Sensitivity to dataset composition. AP can be influenced by the ratio of easy to hard examples in the dataset. A test set dominated by easy instances will inflate AP values, potentially obscuring poor performance on difficult cases.
Always specify the calculation method. When reporting AP or mAP, state whether 11-point interpolation, all-point interpolation, or non-interpolated AP was used. State the IoU threshold if applicable.
Report per-class AP alongside mAP. The per-class breakdown reveals which categories the model handles well and which it struggles with.
Use size-specific metrics. For object detection, COCO-style AP_small, AP_medium, and AP_large provide more actionable insights than a single mAP number.
Complement AP with other metrics. Consider reporting precision at specific recall levels, the full precision-recall curve, or confusion matrices to give readers a more complete picture of performance.
Consider application-specific recall ranges. When the deployment scenario has known precision or recall requirements, restrict the AP calculation to the relevant portion of the curve.
Average precision is implemented in all major machine learning libraries.
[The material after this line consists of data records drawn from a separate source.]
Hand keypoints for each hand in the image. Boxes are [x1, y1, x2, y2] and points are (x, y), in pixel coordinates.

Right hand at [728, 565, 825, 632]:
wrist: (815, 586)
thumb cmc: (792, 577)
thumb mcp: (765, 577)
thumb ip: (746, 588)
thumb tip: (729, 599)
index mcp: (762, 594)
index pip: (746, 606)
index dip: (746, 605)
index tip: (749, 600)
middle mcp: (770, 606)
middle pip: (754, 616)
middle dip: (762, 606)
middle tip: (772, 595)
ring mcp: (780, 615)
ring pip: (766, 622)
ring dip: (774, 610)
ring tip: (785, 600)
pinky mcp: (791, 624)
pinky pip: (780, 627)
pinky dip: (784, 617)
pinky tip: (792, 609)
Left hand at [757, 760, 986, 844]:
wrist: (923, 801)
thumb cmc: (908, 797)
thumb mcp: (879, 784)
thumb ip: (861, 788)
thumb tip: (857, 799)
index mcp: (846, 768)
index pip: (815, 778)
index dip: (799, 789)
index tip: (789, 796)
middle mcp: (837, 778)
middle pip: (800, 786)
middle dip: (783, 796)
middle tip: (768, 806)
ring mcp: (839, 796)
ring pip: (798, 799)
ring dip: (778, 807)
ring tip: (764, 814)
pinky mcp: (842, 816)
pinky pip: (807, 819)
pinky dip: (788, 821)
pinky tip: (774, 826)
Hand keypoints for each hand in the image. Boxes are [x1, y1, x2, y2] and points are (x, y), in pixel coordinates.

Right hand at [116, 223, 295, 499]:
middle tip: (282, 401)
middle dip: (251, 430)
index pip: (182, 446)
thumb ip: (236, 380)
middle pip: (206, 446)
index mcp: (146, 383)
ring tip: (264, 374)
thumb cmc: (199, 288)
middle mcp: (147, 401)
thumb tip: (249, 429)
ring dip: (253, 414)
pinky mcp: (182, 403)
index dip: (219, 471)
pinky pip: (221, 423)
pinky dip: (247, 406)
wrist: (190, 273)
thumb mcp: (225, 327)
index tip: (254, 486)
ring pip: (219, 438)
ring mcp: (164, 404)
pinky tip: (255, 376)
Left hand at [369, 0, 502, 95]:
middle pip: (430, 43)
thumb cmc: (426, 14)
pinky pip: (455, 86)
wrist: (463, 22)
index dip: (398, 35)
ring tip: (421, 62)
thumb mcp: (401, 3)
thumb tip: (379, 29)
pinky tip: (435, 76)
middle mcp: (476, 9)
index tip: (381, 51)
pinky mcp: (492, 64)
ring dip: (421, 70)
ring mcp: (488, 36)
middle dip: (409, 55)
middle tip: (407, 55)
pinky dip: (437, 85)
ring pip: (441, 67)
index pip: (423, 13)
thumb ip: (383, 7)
| Library | Function / Class | Notes |
|---|---|---|
| scikit-learn | sklearn.metrics.average_precision_score | Non-interpolated AP; supports binary and multilabel |
| scikit-learn | sklearn.metrics.precision_recall_curve | Returns raw precision-recall pairs for custom AP computation |
| COCO API (pycocotools) | COCOeval | All-point interpolation with 101 recall thresholds |
| PyTorch (TorchMetrics) | torchmetrics.detection.MeanAveragePrecision | Supports VOC and COCO evaluation protocols |
| TensorFlow Object Detection API | object_detection.metrics | COCO-compatible evaluation |
| trec_eval | Command-line tool | Standard TREC evaluation with multiple AP variants |
| Detectron2 | COCOEvaluator | COCO-style evaluation for detection and segmentation |
from sklearn.metrics import average_precision_score, precision_recall_curve
import matplotlib.pyplot as plt
# Binary classification example
y_true = [0, 0, 1, 1, 0, 1, 0, 0, 1, 1]
y_scores = [0.1, 0.35, 0.4, 0.8, 0.25, 0.65, 0.3, 0.15, 0.55, 0.9]
ap = average_precision_score(y_true, y_scores)
print(f"Average Precision: {ap:.4f}")
# Plot precision-recall curve
precision, recall, thresholds = precision_recall_curve(y_true, y_scores)
plt.plot(recall, precision, marker='.')
plt.xlabel('Recall')
plt.ylabel('Precision')
plt.title(f'Precision-Recall Curve (AP = {ap:.4f})')
plt.show()
from pycocotools.coco import COCO
from pycocotools.cocoeval import COCOeval
# Load ground truth and detections
coco_gt = COCO('annotations/instances_val2017.json')
coco_dt = coco_gt.loadRes('detections_val2017.json')
# Run COCO evaluation
coco_eval = COCOeval(coco_gt, coco_dt, 'bbox')
coco_eval.evaluate()
coco_eval.accumulate()
coco_eval.summarize()
# Prints AP@[0.50:0.95], AP@0.50, AP@0.75, and size-specific metrics
Imagine you have a big basket of balls. Some are red (the ones you want to find) and most are blue (the ones you do not care about). You reach in and pull out balls one at a time, and you line them up in a row.
Every time you pull out a red ball, you check: "Out of all the balls I have pulled out so far, how many are red?" That fraction is your precision at that point.
Average precision looks at your precision every time you pull out a red ball and then takes the average of those numbers. If you pull out all the red balls first before any blue balls, your average precision is perfect (1.0). But if you pull out a bunch of blue balls before finding any red ones, your precision is low when you finally find a red ball, and your average precision goes down.
So average precision measures two things at once: did you find the red balls (recall), and did you avoid picking up blue balls along the way (precision)?